§ **WHAT TO WORK ON**
Copy nothing before the line containing "總之，無論是哪一家運營商，查". Reproduce that line and all that follow, exactly, through the end of the records.

PROVIDED INFORMATION below:

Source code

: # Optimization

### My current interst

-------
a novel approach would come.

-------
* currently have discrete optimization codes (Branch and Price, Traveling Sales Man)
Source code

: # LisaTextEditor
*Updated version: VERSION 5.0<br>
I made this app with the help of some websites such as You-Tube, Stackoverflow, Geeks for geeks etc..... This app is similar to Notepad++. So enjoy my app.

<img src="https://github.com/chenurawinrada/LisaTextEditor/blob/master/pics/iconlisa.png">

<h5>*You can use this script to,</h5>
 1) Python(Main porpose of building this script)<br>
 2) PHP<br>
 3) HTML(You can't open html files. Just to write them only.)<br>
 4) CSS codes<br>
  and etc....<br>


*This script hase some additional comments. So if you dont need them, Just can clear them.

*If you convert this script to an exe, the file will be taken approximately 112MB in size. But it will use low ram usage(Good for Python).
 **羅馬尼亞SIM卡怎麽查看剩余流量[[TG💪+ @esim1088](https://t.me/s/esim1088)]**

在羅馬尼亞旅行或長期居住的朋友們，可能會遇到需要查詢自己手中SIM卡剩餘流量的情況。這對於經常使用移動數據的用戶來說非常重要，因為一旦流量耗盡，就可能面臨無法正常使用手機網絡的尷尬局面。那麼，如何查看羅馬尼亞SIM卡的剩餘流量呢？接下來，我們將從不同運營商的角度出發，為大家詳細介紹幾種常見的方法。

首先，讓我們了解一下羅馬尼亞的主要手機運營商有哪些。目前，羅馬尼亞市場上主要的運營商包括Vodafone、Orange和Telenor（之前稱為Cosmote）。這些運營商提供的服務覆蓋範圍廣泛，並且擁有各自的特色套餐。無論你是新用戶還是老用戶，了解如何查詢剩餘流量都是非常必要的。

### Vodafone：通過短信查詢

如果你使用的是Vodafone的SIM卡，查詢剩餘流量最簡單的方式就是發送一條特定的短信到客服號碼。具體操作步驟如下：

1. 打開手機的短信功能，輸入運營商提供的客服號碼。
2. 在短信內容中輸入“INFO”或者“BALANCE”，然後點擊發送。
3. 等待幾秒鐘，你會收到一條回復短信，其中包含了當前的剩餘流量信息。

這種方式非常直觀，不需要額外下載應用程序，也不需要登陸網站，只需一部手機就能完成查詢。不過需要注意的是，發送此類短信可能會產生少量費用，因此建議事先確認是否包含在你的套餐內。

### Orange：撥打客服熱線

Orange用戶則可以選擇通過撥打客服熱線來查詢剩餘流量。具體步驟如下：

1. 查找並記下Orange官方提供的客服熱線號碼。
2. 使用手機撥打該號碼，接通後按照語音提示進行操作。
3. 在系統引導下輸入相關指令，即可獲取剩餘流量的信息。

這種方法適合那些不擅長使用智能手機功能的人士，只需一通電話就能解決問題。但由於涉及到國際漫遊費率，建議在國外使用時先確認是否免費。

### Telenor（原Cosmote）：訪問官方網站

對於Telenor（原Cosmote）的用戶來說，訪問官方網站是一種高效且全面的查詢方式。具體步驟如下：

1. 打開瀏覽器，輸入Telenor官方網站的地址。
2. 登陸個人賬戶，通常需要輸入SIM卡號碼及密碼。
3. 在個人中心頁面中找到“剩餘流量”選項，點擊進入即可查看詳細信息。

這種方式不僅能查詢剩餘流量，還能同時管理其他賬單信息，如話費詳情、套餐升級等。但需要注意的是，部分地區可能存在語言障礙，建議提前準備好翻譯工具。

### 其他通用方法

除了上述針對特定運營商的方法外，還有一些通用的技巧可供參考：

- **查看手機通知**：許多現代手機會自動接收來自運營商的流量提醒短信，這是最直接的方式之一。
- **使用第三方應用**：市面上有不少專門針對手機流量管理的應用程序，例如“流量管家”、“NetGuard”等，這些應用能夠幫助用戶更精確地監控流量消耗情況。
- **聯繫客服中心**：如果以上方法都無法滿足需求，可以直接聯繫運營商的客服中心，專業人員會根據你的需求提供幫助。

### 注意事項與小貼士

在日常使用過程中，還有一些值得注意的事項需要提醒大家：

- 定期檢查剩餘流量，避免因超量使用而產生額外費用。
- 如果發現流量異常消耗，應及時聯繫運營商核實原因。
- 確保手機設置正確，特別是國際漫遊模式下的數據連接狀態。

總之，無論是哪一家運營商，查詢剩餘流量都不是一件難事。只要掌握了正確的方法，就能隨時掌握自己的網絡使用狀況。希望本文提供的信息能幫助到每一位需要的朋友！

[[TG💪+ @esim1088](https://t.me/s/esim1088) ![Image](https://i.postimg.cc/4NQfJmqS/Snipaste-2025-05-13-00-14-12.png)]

End of PROVIDED INFORMATION.

§ **RESULT FOR THIS EXERCISE**
總之，無論是哪一家運營商，查詢剩餘流量都不是一件難事。只要掌握了正確的方法，就能隨時掌握自己的網絡使用狀況。希望本文提供的信息能幫助到每一位需要的朋友！

[[TG💪+ @esim1088](https://t.me/s/esim1088) ![Image](https://i.postimg.cc/4NQfJmqS/Snipaste-2025-05-13-00-14-12.png)]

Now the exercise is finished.